FOR IMMEDIATE RELEASE
March 9, 2012

Mike Tobin, Public Affairs Specialist, (216) 622-3651

A jury convicted former Cuyahoga County Commissioner Jimmy Dimora of racketeering, bribery, conspiracy, Hobbs Act conspiracy, tax charges and other crimes, federal law enforcement officials announced today.

Co-defendant Michael Gabor, 52, of Parma, Ohio, was also convicted of racketeering, conspiracy to commit Hobbs Act extortion, obstruction of justice and other crimes following a trial before U.S. District Judge Sarah Lioi that lasted nearly two months.

Judge Lioi ordered both men detained.

Dimora, 56, of Independence, was convicted on 33 counts while Gabor, 52, of Parma, Ohio, was convicted on seven counts.

Fifty people – including two judges, the county auditor and now a former county commissioner -- have now been convicted in the federal investigation into corruption in Cuyahoga County.
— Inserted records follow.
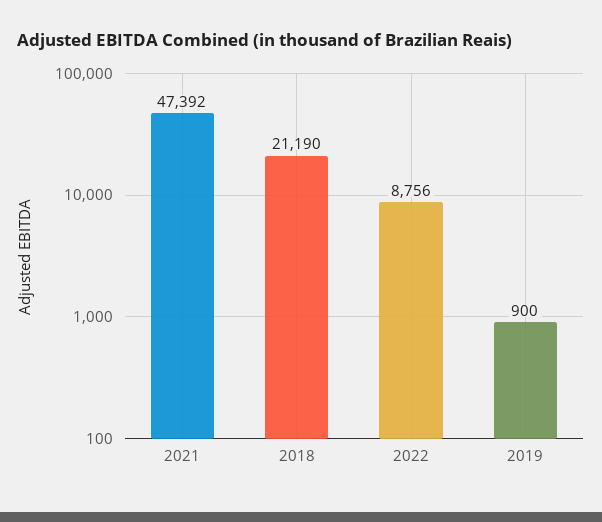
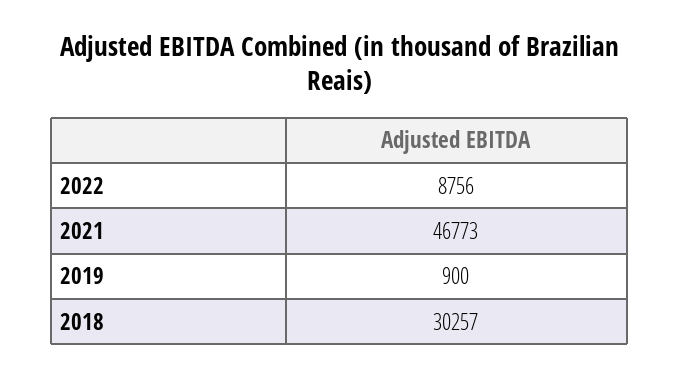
  {
-   "2021": 47392,
+   "2021": 46773,
-   "2018": 21190,
+   "2018": 30257,
    "2022": 8756,
    "2019": 900
  }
Cuyahoga County is the largest county in Ohio and includes Cleveland.

Dimora took more than $166,000 worth of bribes in the form of cash, home improvements, lavish meals at high-end restaurants, services from prostitutes, gambling trips to Las Vegas and Canada, and other items, according to testimony.

The bribes were paid in exchange Dimora’s efforts to steer contracts to allies, get jobs and raises for associates, intercede with judges on pending cases, lobby for grants and favorable loans for people who paid him, and other official actions, according to testimony.

Gabor was convicted for his role in orchestrating a sham election against his then-boss, Cuyahoga County Auditor Frank Russo, paying a cash bribe to get his job and paying a bribe to a domestic relations judge as part of Gabor’s divorce case.

Russo has already pleaded guilty for his role in the conspiracy and has been sentenced to more than 21 years in prison.        

The case was prosecuted by Assistant United States Attorneys Antoinette T. Bacon, Ann C. Rowland and Nancy L. Kelley following an investigation by the Federal Bureau of Investigation and Internal Revenue Service – Criminal Investigation. The case agents were FBI Special Agents R. Michael Massie and Christine C. Oliver and IRS Special Agent Kelly Fatula.

The Cuyahoga County corruption investigation is ongoing.